The game starts with you creating your character. In the manner of Ultima, you have to answer questions about your background. Unlike Ultima, they’re less about Virtues and more about the time you tortured a spider with a magnifying lens while solemnly touching yourself, and then your mum came in, and you’ve been mentally scarred ever since.

Here’s the first one:

The questions start giving me clues about what statistics I’m creating though. I go for option A, as like my comrades-in-arms Rage Against The Machine, I’m down with the Sandinistas (Note to prod: Check whether Rage Against The Machine actually are down with the Sandinistas). I’m also called Derek Wallace, which I’m going to have to do something about.

Later, I have this one to weigh up…

Hmm. I decide that I want nothing to do with the consumerist culture inherent in the American automobile and that I did enough wearing black and moping in real life. Instead, I go off and live with my Nam addled dad. Of course, in real life, I have been to ‘Nam. Chippen’ham.


Probably the hardest one yet. On one hand, I do understand what it’s like to feel my work isn’t REAL enough, y’know. On the other, I do like beating the living shit out of people. But on the third, I’m well used to taking money from rich people. In exchange for writing about games, yes, but it counts and isn’t modern serfdom in any way whatsoever.

A couple more choices – I went for an AK-47 for my birthday, as much like Weird War’s bequiffed revolutionary Ian Svenonius, I still believe in AK-47 – and the character is completed. In body. In mind, I need to be rebaptised for my life as a revolutionary, my first cry the slogan of our glorious Liberal Crime Squad movement.

Which takes us to the start of our campaign and the homeless shelter I call home.


Which is where we leave it. Next time: either recruiting sex-slaves or shooting lawful citizens, I suspect. No, really.


  1. Phil says:

    Are you planning to continue to apply real life experience to the roleplaying one and go for option R , ‘Review’ the liberals, possibly on a freelance basis?

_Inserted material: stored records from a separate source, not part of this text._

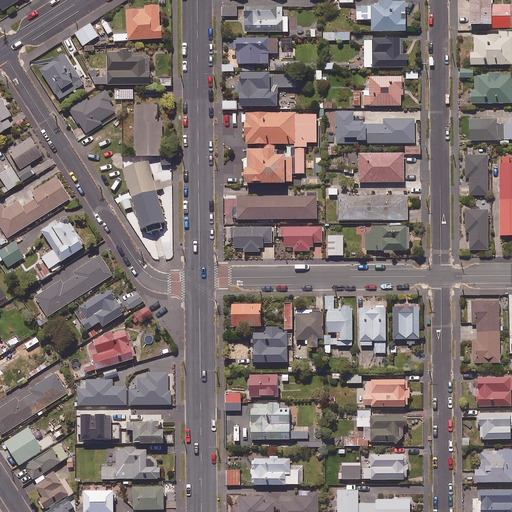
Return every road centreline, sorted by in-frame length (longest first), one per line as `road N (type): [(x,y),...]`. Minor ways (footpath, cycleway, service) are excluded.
road 1 (residential): [(199,281),(145,272),(1,50)]
road 2 (tertiary): [(199,278),(197,0)]
road 3 (residential): [(438,0),(440,276)]
road 4 (residential): [(440,276),(199,278)]
road 5 (residential): [(440,276),(443,511)]
road 6 (tertiary): [(201,511),(199,281)]
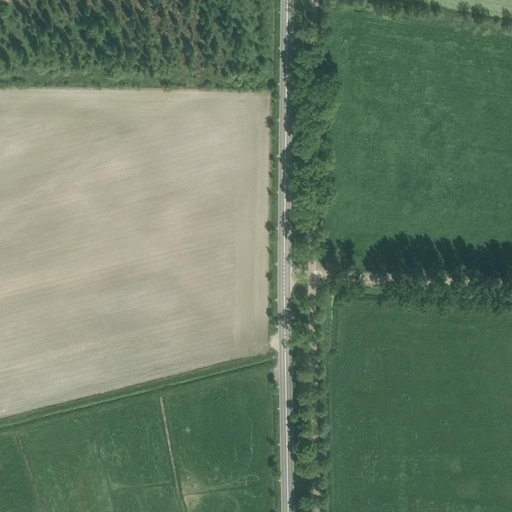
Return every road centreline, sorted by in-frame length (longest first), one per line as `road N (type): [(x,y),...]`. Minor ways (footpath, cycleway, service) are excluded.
road 1 (secondary): [(288,0),(289,511)]
road 2 (track): [(511,284),(285,275)]
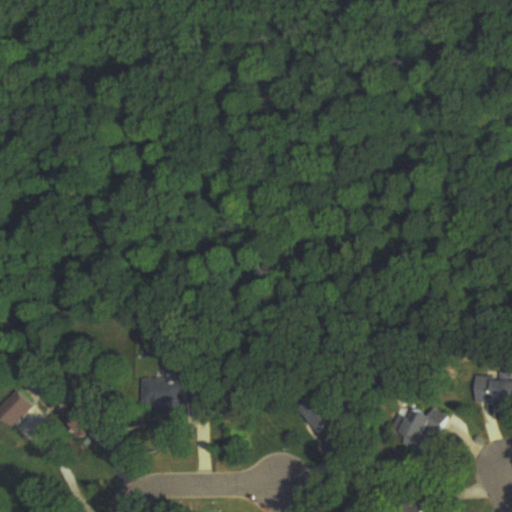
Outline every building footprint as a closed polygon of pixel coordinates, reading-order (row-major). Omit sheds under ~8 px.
[(146,380),(146,408),(196,408),(196,380),(146,380)] [(511,406),(511,382),(482,381),(482,406),(511,406)] [(0,413),(16,429),(38,407),(21,391),(0,412),(0,413)] [(358,439),(322,395),(305,409),(341,453),(358,439)] [(393,437),(433,455),(439,442),(432,439),(435,430),(446,435),(453,418),(421,403),(413,420),(403,416),(393,437)] [(77,436),(114,439),(116,416),(79,413),(77,436)]
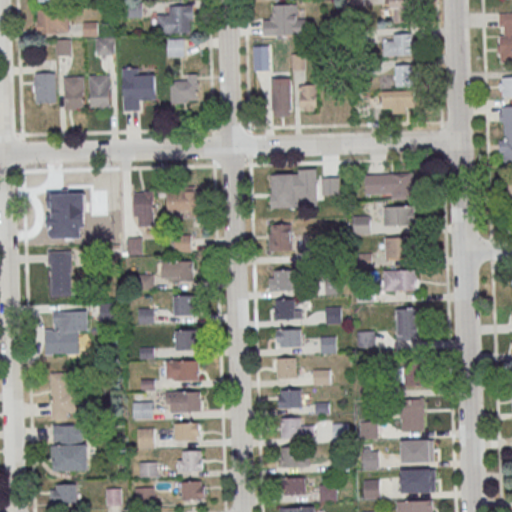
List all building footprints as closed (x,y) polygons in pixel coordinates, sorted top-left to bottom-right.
[(408,0),(391,0),(391,21),(408,21),(408,0)] [(264,34),(305,34),(305,14),(297,14),(297,4),(273,4),(273,15),(264,15),(264,34)] [(158,32),(193,32),(193,5),(169,5),(169,14),(158,14),(158,32)] [(37,8),(37,31),(69,31),(69,8),(37,8)] [(499,62),(511,61),(511,11),(498,12),(499,62)] [(413,33),(393,33),(393,35),(383,35),(383,55),(413,55),(413,33)] [(112,53),(112,37),(97,37),(97,53),(112,53)] [(185,38),(168,38),(168,56),(185,56),(185,38)] [(413,63),(396,63),(396,86),(413,86),(413,63)] [(123,110),(143,110),(143,99),(156,99),(155,75),(144,76),(144,67),(123,67),(123,110)] [(55,72),(35,72),(35,102),(55,102),(55,72)] [(199,102),(199,73),(184,73),(184,81),(172,81),(172,102),(199,102)] [(91,74),(91,107),(109,107),(109,74),(91,74)] [(84,76),(64,76),(64,109),(84,109),(84,76)] [(511,76),(499,76),(499,95),(511,95),(511,76)] [(290,77),(273,77),(273,115),(290,115),(290,77)] [(317,84),(300,84),(300,110),(317,110),(317,84)] [(413,90),(383,90),(383,113),(413,113),(413,90)] [(500,163),(511,162),(511,104),(499,105),(500,163)] [(317,206),(316,171),(271,171),(271,206),(317,206)] [(366,173),(366,197),(413,197),(413,173),(366,173)] [(324,177),(339,177),(340,194),(324,194),(324,177)] [(46,198),(46,230),(74,230),(73,184),(55,184),(55,198),(46,198)] [(168,215),(199,215),(199,187),(168,187),(168,215)] [(155,190),(135,190),(135,225),(155,225),(155,190)] [(415,225),(415,205),(384,205),(384,225),(415,225)] [(355,216),(370,216),(371,233),(355,233),(355,216)] [(270,250),(307,250),(307,224),(270,224),(270,250)] [(191,251),(191,234),(176,234),(176,251),(191,251)] [(142,254),(142,237),(128,237),(128,254),(142,254)] [(384,257),(407,257),(407,237),(384,237),(384,257)] [(72,294),(72,250),(50,250),(50,294),(72,294)] [(356,251),(372,251),(372,268),(357,268),(356,251)] [(193,260),(163,260),(163,280),(193,280),(193,260)] [(384,269),(418,268),(418,289),(385,290),(384,269)] [(270,290),(300,290),(300,269),(270,269),(270,290)] [(326,276),(341,276),(341,293),(326,293),(326,276)] [(358,285),(373,285),(374,301),(358,302),(358,285)] [(174,315),(193,315),(193,295),(174,295),(174,315)] [(275,319),(300,319),(300,298),(275,298),(275,319)] [(326,307),(342,306),(342,323),(326,323),(326,307)] [(396,307),(396,339),(420,339),(420,307),(396,307)] [(51,353),(70,353),(70,331),(87,331),(87,310),(51,310),(51,353)] [(277,346),(302,346),(302,328),(277,328),(277,346)] [(175,349),(198,349),(198,329),(175,329),(175,349)] [(358,332),(375,331),(375,346),(358,347),(358,332)] [(321,337),(337,336),(338,351),(321,352),(321,337)] [(276,357),(276,377),(297,377),(297,357),(276,357)] [(165,379),(199,379),(199,360),(166,359),(165,379)] [(399,384),(423,384),(423,363),(399,363),(399,384)] [(314,369),(331,368),(331,383),(315,384),(314,369)] [(51,372),(51,418),(76,418),(76,372),(51,372)] [(362,382),(378,382),(379,397),(362,397),(362,382)] [(301,389),(278,389),(278,407),(301,407),(301,389)] [(201,411),(201,390),(167,390),(167,411),(201,411)] [(424,398),(401,398),(401,430),(424,430),(424,398)] [(152,401),(133,401),(133,417),(152,417),(152,401)] [(281,417),(281,437),(314,437),(314,426),(302,426),(302,417),(281,417)] [(199,440),(199,421),(174,421),(174,440),(199,440)] [(361,423),(378,422),(378,437),(362,438),(361,423)] [(86,424),(53,424),(53,471),(86,471),(86,424)] [(333,425),(349,425),(350,440),(333,440),(333,425)] [(138,446),(154,446),(154,427),(138,427),(138,446)] [(401,439),(435,438),(435,461),(402,462),(401,439)] [(309,466),(309,446),(281,446),(281,466),(309,466)] [(202,449),(178,449),(178,471),(202,471),(202,449)] [(363,451),(379,450),(380,467),(363,467),(363,451)] [(402,468),(435,468),(436,491),(402,491),(402,468)] [(281,476),(281,494),(306,494),(306,476),(281,476)] [(363,480),(380,479),(380,494),(364,495),(363,480)] [(204,480),(182,480),(182,499),(204,499),(204,480)] [(50,483),(50,502),(76,502),(76,483),(50,483)] [(320,484),(336,483),(337,498),(320,499),(320,484)] [(84,484),(84,490),(89,490),(89,497),(103,497),(103,484),(84,484)] [(398,511),(398,500),(431,499),(431,511),(398,511)]
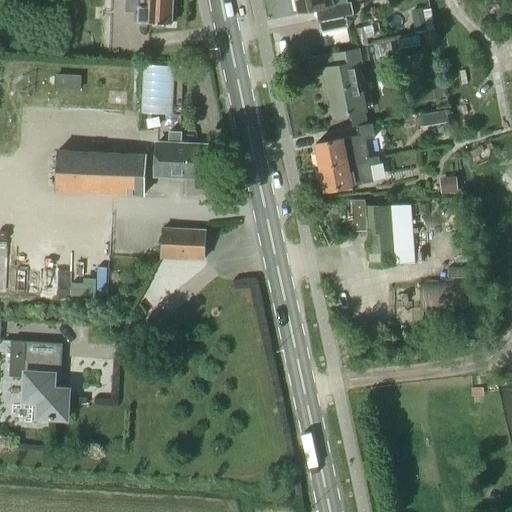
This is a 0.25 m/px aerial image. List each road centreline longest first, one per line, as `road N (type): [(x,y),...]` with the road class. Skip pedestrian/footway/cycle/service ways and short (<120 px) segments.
road 1 (secondary): [(327,511),(221,0)]
road 2 (track): [(448,0),(489,51),(505,128)]
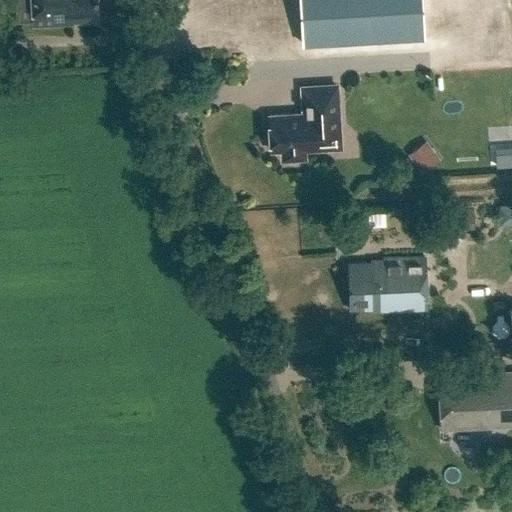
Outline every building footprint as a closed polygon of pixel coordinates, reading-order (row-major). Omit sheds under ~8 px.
[(73,23),(73,20),(97,19),(95,0),(32,0),(33,25),(73,23)] [(423,38),(421,0),(300,0),(303,45),(423,38)] [(511,81),(503,83),(505,107),(511,106),(511,81)] [(488,108),(486,84),(477,85),(479,109),(488,108)] [(300,147),(336,145),(333,85),(299,87),(300,112),(265,114),(267,149),(279,148),(280,152),(284,156),(296,155),(300,151),(300,147)] [(461,110),(459,86),(450,87),(452,111),(461,110)] [(427,142),(409,155),(423,173),(440,160),(427,142)] [(511,203),(499,204),(500,225),(511,224),(511,203)] [(384,224),(382,208),(362,210),(363,226),(384,224)] [(373,312),(428,310),(426,257),(369,259),(369,261),(348,262),(350,309),(373,309),(373,312)] [(511,370),(439,374),(442,428),(511,425),(511,370)]
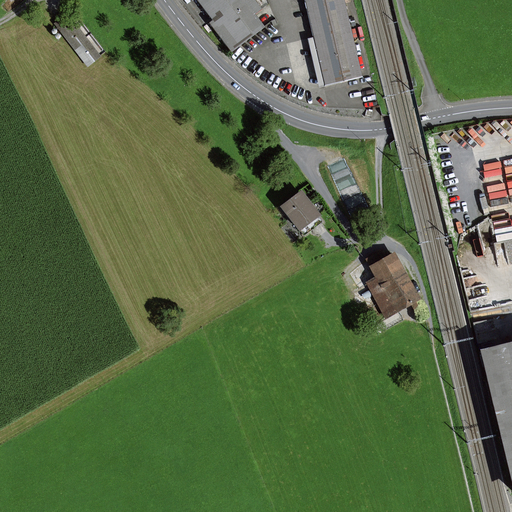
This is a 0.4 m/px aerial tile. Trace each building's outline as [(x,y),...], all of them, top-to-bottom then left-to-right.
[(193,0),(233,54),(270,26),(257,8),(251,0),(193,0)] [(302,0),(313,47),(322,86),(358,78),(339,0),(302,0)] [(67,14),(56,24),(87,66),(99,56),(67,14)] [(300,194),(282,207),(303,236),(322,222),(304,199),(300,194)] [(381,252),(366,260),(376,278),(366,284),(385,317),(408,305),(411,303),(419,318),(425,315),(423,310),(393,255),(385,259),(381,252)] [(511,345),(482,352),(511,478),(511,345)]
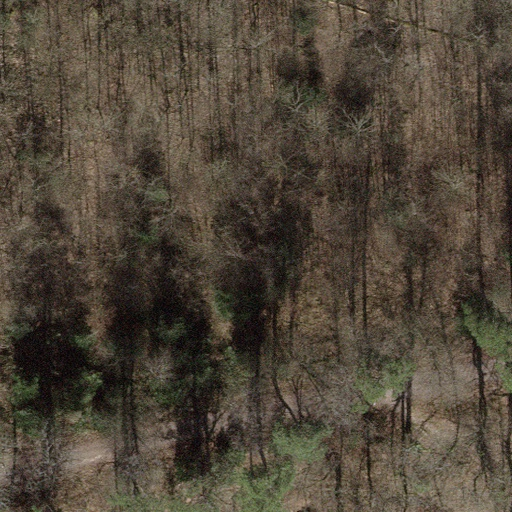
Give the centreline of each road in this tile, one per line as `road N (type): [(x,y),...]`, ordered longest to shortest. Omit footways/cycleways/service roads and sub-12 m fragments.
road 1 (track): [(360,399),(0,478)]
road 2 (track): [(360,399),(511,367)]
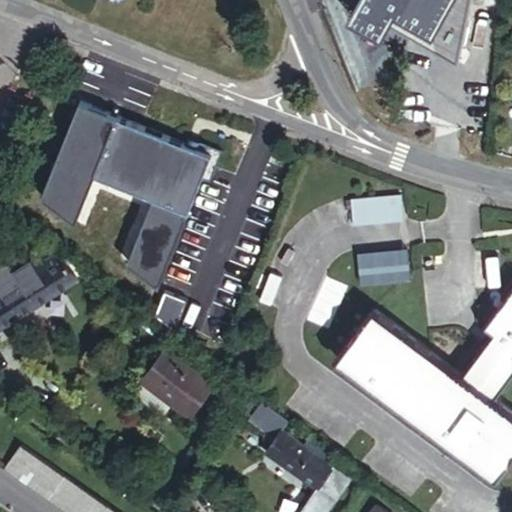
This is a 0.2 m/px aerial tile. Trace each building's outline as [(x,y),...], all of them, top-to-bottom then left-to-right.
[(176,148),(110,121),(87,180),(180,217),(195,182),(203,186),(206,176),(210,165),(214,154),(179,140),(176,148)] [(351,194),(351,219),(402,219),(402,193),(351,194)] [(0,322),(79,274),(69,257),(50,245),(32,256),(32,255),(26,259),(20,249),(0,260),(0,280),(5,288),(2,290),(2,291),(0,292),(0,322)] [(356,247),(357,278),(409,277),(409,246),(356,247)] [(511,281),(477,329),(486,335),(459,370),(461,372),(456,380),(366,313),(330,360),(490,478),(511,447),(511,421),(484,400),(488,392),(490,393),(511,363),(511,281)] [(161,342),(126,387),(160,411),(169,400),(182,410),(207,376),(161,342)] [(239,400),(228,416),(237,424),(249,407),(239,400)] [(264,402),(250,420),(275,440),(268,449),(337,500),(352,482),(325,462),(332,452),(319,442),(311,452),(282,430),(288,421),(264,402)] [(123,511),(24,442),(8,464),(75,511),(123,511)]
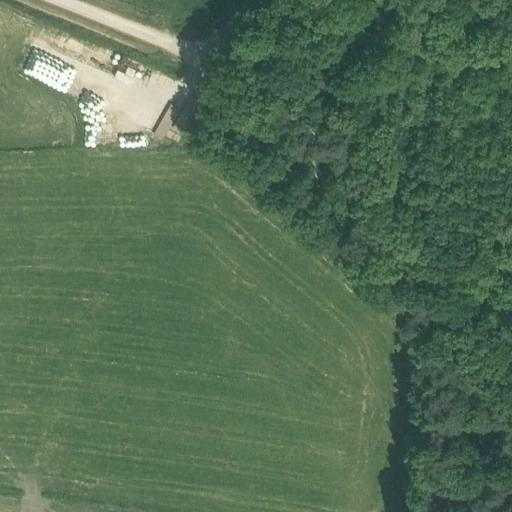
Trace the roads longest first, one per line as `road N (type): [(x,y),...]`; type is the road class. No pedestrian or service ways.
road 1 (track): [(511,427),(360,224),(183,42)]
road 2 (unclassified): [(69,0),(157,38),(219,49),(250,0)]
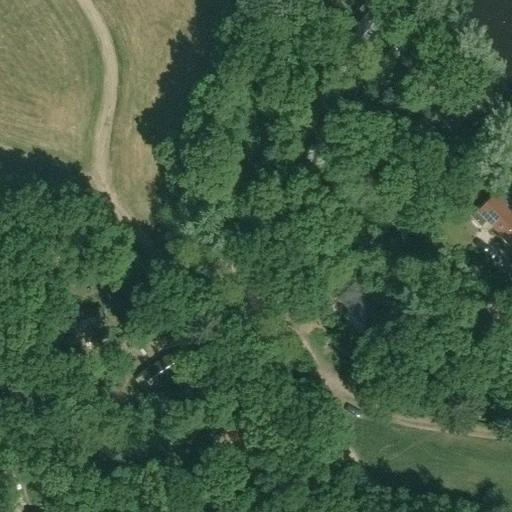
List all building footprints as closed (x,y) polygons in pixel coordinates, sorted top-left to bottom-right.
[(371,0),(367,0),(347,25),(353,29),(355,26),(359,29),(351,38),(362,47),(389,15),(371,0)] [(434,111),(452,132),(481,108),(463,87),(434,111)] [(511,214),(502,205),(492,216),(483,207),(471,219),(481,229),(486,223),(511,248),(511,214)] [(383,310),(368,295),(352,310),(367,325),(383,310)] [(77,314),(78,317),(70,318),(72,328),(79,326),(80,330),(82,330),(84,337),(97,335),(95,327),(104,326),(103,321),(105,321),(104,313),(102,314),(101,310),(77,314)] [(153,392),(175,377),(180,383),(186,379),(182,372),(183,371),(172,355),(142,376),(153,392)] [(511,383),(478,360),(457,390),(485,409),(494,396),(504,403),(511,392),(511,383)] [(224,418),(215,426),(231,445),(220,455),(226,463),(248,444),(224,418)]
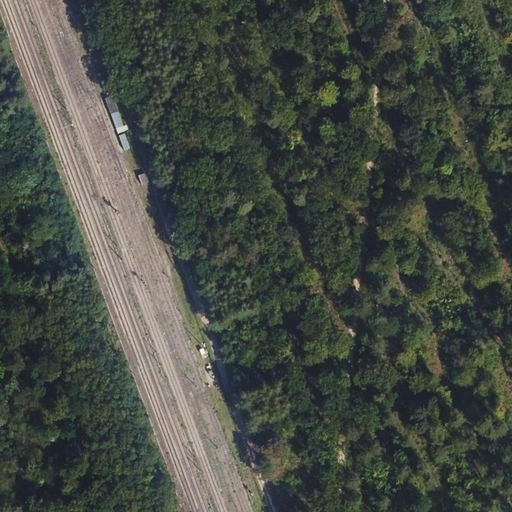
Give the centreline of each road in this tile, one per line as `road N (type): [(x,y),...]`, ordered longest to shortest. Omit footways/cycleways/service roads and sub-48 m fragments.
road 1 (track): [(87,0),(279,511)]
road 2 (track): [(386,0),(335,511)]
road 3 (track): [(365,223),(511,248)]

    Also, shouldn’t this be ‘radical’ rather than ‘liberal’ crime squad? Otherwise this depiction of liberals and lefties in general is disturbing close to the one espoused by Ann Coulter, though of course this one is tongue-in-cheek, the other is pepperspray-in-eyes.

  2. Nick says:

    I love the health reading. Is the game as complex as Dwarf Fortress? For I have yet to be able to completely work out how the hell to play that despite being a rogue-like player (and thus not afraid of numberous keypresses).

  3. malkav11 says:

    Nothing is as complex as Dwarf Fortress. But Liberal Crime Squad does have a lot of stuff going on and the interface is strikingly more user-friendly. …learning what the hell you should be doing to succeed is quite tough, on the other hand.

  4. Shinan says:

    The pick-up lines in this game are some of the best ever.

  5. Kieron Gillen says:

    Shinan: Next post, I suspect.


  6. Sam says:

    In related news, the new build of Dwarf Fortress is now out

  7. Nick says:

    Thanks malkav11, my main problem with Dwarf Fortress was I was always battling the interface rather than the bastard creatures invading my poorly thought out caverns or the perils of winter.

  8. Morte says:

    Nothing is as complex as Dwarf Fortress? You have evidently not tried to play Omega…now that made no blooming sense.

    I shall try this Dwarf Fortress of which you speak just to see if it can replace Angband in my affections.

  9. malkav11 says:

    I wasn’t speaking of the interface. I was talking about (what I’ve heard of) the gameplay. The things that man can do with code…

    Of course, the interface is quite enough to scare me off even if it weren’t coupled with a learning cliff.